Consigne: Relevez tous les noms de famille de personnes cités dans le texte d'étude ci-dessous, sur Guillaume Tell à l'Opéra de Marseille, en excluant le titre de l'opéra.

Alexandre Duhamel

Guillaume Tell de Gioachino Rossini à l’Opéra de Marseille

Que sont nos amis devenus ?

 

L’Opéra de Marseille rouvre ses portes. Après de longs mois de solitude et d’incertitude, musiciens et chanteurs occuperont à nouveau le devant de la scène sur laquelle Guillaume Tell soufflera un grand bol d’airs de la montagne helvète. Célébrons ensemble le triomphe des justes causes et la sauvage harmonie de la nature. Rafraîchissant.

 

 

Au-delà de la carte postale

Ce Guillaume Tell est singulier à plus d’un titre. Créé à l’Opéra de Paris le 3 août 1829, c’est le dernier opéra de Rossini, et l’un des tout premiers ouvrages lyriques à ouvrir un ordre d’idées et de sentiments plein d’avenir (1). Le maestro a saisi le goût du public français pour les grands spectacles à caractère historique mais aux connotations politiques contemporaines. Il compose, avec le pinceau d’un Füssli ou d’un Friedrich, une large fresque, pastorale et patriotique, d’un romantisme accidenté comme le relief alpin où alternent, sous un ciel menaçant, le pittoresque naïf et joyeux d’une fête villageoise et le sublime de la montagne sous des lumières d’orage. À l’horizon de cette partition ambitieuse et novatrice se profile, porté par un vent de liberté, le premier printemps des peuples européens à l’aube du XIXe siècle.

Données extraites:

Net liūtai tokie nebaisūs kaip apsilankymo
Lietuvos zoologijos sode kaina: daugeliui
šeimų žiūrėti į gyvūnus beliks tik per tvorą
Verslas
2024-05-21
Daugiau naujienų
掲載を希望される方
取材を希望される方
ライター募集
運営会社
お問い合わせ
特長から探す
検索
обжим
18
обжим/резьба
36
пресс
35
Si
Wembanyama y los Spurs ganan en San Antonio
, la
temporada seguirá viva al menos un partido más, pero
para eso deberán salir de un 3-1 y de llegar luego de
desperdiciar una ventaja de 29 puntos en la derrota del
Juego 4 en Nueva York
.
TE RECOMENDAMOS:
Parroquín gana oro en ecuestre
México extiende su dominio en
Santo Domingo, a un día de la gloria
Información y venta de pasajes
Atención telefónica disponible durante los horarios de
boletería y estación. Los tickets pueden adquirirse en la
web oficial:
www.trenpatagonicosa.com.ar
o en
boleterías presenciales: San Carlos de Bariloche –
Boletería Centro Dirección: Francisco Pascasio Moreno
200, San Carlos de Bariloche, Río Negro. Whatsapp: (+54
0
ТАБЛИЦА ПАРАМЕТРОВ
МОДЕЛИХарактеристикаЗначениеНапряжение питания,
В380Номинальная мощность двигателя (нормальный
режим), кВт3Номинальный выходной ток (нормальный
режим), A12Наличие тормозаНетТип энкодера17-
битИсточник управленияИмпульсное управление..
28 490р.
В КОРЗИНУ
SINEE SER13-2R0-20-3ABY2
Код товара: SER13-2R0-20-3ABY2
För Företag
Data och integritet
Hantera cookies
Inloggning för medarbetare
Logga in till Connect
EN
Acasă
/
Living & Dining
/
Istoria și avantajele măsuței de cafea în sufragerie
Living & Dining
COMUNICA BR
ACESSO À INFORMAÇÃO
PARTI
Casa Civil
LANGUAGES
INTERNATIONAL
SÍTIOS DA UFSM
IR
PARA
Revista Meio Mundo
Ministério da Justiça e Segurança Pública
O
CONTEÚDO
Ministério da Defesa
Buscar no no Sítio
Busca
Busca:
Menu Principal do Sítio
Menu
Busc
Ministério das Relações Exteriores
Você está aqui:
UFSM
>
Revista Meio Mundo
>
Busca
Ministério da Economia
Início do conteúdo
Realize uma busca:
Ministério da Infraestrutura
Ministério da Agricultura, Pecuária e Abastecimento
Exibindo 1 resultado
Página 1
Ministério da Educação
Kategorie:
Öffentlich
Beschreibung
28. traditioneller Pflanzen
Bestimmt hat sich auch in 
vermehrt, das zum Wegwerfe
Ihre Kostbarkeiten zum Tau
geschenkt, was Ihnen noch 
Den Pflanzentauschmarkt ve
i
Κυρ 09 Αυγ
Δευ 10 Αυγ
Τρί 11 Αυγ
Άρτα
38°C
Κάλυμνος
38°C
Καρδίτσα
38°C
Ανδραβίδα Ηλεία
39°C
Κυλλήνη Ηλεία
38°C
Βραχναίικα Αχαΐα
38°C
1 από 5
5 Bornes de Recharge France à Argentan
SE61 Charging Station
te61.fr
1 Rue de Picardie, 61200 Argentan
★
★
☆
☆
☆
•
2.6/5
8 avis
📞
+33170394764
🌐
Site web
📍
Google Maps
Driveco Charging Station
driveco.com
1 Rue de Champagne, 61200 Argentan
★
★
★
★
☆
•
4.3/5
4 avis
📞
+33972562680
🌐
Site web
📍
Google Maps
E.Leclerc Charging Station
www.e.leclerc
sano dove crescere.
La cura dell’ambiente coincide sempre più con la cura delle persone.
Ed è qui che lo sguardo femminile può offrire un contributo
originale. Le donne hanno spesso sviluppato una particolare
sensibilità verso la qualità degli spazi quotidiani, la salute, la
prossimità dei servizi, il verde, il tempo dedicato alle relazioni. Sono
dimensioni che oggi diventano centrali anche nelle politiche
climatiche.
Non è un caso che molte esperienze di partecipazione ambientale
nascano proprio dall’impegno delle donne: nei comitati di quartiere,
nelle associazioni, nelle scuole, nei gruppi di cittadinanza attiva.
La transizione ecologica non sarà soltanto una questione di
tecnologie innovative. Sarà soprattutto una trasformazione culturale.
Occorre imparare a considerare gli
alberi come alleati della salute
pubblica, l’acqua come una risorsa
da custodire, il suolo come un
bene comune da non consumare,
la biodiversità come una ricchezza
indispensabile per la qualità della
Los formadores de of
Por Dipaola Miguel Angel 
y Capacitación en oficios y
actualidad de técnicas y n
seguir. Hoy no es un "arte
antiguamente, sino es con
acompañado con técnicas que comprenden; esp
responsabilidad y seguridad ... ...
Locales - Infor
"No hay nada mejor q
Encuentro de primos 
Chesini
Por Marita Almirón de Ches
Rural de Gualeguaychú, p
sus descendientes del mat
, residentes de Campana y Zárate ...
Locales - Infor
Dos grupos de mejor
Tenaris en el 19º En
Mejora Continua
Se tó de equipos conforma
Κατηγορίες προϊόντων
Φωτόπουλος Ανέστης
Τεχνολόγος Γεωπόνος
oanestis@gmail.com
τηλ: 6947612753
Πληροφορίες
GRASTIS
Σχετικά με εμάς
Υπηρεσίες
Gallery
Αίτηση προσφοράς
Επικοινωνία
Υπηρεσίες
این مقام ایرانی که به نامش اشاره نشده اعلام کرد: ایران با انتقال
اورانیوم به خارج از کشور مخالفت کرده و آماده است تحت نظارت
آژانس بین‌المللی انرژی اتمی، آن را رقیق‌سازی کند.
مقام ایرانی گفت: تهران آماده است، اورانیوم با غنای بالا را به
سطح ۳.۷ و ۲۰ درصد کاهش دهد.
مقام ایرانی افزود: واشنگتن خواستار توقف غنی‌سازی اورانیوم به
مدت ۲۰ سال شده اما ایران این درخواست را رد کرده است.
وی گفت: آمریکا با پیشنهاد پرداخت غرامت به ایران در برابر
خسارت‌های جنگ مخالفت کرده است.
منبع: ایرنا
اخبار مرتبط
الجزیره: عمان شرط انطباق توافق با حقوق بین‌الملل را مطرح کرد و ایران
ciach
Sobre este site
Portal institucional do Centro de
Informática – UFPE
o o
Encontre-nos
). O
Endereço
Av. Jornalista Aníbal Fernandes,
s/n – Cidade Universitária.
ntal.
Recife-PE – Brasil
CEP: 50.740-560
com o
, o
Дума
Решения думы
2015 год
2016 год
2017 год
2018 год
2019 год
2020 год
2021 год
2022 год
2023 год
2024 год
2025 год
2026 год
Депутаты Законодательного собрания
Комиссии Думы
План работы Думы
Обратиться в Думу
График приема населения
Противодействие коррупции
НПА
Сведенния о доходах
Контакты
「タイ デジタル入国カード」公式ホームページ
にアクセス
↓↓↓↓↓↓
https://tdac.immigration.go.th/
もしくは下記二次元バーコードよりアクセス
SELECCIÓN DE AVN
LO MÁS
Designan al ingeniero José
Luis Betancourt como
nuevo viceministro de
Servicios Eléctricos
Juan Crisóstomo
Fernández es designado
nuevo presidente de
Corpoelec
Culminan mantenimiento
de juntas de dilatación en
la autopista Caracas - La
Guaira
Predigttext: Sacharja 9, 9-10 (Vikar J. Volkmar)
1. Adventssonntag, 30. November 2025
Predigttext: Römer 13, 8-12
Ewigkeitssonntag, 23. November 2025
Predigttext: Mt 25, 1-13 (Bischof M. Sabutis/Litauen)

Corrigé: Duhamel, Rossini, Füssli, Friedrich